「 核なき世界への道は現実重視から 」
『週刊新潮』 2023年10月5日号
日本ルネッサンス 第1067回
ロシアに不条理に攻めたてられ、必死に戦っているウクライナの在り様は他人事とは思えない。彼らの直面する問題は、ロシアを中国に、ウクライナを日本に置きかえれば日本の問題そのものである。だからこそ、力を持たない国の悲劇という点で、日本はもっと学ばなければならない。
ウクライナのゼレンスキー大統領は9月19日、国連総会で演説し、21日には米国のより大規模な軍事支援を取り付けるために、ワシントンで精力的に動いた。氏のメッセージの主眼は、戦争はウクライナ国民を守るためだけでなく、世界の自由と民主主義のためのものである、だからもっと支えてほしいという点だ。次に重要な点は、ウクライナは米国の支援なしには戦争に負けると率直に語ったことだ。
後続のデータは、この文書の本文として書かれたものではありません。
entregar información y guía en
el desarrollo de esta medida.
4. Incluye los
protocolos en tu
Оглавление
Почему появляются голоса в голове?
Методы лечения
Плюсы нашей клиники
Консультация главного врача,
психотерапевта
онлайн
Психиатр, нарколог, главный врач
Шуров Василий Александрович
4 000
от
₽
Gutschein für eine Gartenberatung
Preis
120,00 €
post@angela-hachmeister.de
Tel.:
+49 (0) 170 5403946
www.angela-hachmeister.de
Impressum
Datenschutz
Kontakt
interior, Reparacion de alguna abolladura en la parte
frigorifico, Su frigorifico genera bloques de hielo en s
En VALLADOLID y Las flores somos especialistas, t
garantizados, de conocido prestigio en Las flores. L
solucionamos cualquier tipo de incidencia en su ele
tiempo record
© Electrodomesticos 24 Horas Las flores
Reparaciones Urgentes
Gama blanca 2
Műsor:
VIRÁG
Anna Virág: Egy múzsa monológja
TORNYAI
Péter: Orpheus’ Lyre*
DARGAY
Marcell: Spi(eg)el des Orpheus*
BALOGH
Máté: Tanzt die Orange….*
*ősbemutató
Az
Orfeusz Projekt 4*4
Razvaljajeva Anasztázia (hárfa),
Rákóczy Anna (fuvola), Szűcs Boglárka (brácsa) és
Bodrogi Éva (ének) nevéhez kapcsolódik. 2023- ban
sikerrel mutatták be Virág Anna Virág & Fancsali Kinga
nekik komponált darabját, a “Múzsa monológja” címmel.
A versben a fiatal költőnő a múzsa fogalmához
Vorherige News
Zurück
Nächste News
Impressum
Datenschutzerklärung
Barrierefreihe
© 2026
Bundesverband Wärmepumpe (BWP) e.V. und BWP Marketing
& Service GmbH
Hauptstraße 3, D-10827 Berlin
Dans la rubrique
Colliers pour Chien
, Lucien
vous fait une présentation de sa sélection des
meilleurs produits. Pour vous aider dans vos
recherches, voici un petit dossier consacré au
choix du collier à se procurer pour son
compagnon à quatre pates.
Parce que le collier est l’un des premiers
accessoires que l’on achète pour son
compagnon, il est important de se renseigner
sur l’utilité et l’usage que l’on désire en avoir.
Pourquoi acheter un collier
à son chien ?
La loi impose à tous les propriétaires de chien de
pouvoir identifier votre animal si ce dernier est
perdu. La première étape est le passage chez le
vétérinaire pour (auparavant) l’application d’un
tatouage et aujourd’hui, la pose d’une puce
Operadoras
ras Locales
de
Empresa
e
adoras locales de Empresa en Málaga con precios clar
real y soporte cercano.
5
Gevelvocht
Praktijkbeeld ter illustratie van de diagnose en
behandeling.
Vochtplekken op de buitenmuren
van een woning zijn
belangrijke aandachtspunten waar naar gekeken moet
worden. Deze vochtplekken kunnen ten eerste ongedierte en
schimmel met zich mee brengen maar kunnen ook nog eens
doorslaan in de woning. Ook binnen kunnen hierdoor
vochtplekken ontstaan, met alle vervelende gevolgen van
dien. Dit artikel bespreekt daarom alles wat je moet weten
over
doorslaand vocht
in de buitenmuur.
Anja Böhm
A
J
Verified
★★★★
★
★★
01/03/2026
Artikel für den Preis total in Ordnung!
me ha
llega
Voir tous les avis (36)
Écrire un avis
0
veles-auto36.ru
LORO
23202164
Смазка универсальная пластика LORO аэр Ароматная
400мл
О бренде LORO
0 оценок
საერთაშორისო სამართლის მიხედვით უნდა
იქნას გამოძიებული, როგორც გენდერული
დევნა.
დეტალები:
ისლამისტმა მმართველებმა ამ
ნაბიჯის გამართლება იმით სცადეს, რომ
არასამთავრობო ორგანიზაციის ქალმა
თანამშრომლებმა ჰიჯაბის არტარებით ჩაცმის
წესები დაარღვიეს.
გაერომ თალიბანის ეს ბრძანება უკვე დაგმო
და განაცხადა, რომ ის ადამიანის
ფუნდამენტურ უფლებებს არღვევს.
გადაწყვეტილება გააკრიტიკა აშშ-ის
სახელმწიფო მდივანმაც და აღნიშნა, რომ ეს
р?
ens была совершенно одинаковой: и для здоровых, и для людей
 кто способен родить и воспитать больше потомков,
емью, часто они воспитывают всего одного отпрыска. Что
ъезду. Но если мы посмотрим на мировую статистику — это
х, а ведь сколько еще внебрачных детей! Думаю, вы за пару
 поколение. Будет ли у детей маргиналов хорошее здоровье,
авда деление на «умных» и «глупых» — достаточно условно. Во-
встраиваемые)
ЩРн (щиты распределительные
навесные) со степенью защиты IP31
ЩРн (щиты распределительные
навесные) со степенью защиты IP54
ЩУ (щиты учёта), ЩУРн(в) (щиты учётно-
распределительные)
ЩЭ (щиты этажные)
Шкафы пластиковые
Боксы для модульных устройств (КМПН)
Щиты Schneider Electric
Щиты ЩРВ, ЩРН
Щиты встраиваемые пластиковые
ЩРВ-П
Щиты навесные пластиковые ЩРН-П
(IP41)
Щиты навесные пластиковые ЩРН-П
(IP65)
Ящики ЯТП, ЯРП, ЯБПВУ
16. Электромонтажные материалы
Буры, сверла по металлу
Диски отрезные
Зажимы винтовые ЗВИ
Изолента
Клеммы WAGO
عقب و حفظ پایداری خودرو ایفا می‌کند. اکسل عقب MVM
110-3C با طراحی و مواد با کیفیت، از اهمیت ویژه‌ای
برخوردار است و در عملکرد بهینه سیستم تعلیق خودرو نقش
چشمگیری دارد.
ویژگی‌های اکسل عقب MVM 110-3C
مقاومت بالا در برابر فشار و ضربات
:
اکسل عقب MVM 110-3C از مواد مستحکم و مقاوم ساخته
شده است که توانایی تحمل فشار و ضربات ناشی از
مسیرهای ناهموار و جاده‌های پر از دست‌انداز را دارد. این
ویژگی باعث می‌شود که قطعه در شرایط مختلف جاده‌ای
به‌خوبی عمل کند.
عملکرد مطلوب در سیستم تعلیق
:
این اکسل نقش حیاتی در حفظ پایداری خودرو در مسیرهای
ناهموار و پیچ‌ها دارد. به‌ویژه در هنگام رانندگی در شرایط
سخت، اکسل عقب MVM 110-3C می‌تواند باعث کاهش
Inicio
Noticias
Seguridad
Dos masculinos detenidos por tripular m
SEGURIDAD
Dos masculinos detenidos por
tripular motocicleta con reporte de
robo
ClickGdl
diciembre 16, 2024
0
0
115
同発言はウクライナに対するこれ以上の軍事支援は了承しないと少数の米上院議員が言い始めたことを念頭に、非公開で行われた上院議員らとの会談でゼレンスキー氏が語ったものだ。発言はニューヨーク州選出の民主党上院議員、チャック・シューマー氏が明らかにした。
ゼレンスキー氏は21日の午前中を上下両院の指導者らに加えて、上院議員全員との対話に費やしたが、米議会の熱量は昨年と比べて明らかに下がっていた。昨年12月、上下両院議員全員を前にして議事堂で演説した際、拍手で幾度も演説が中断されたのとは対照的に、今年は共和党の反対で議事堂での演説は行われなかった。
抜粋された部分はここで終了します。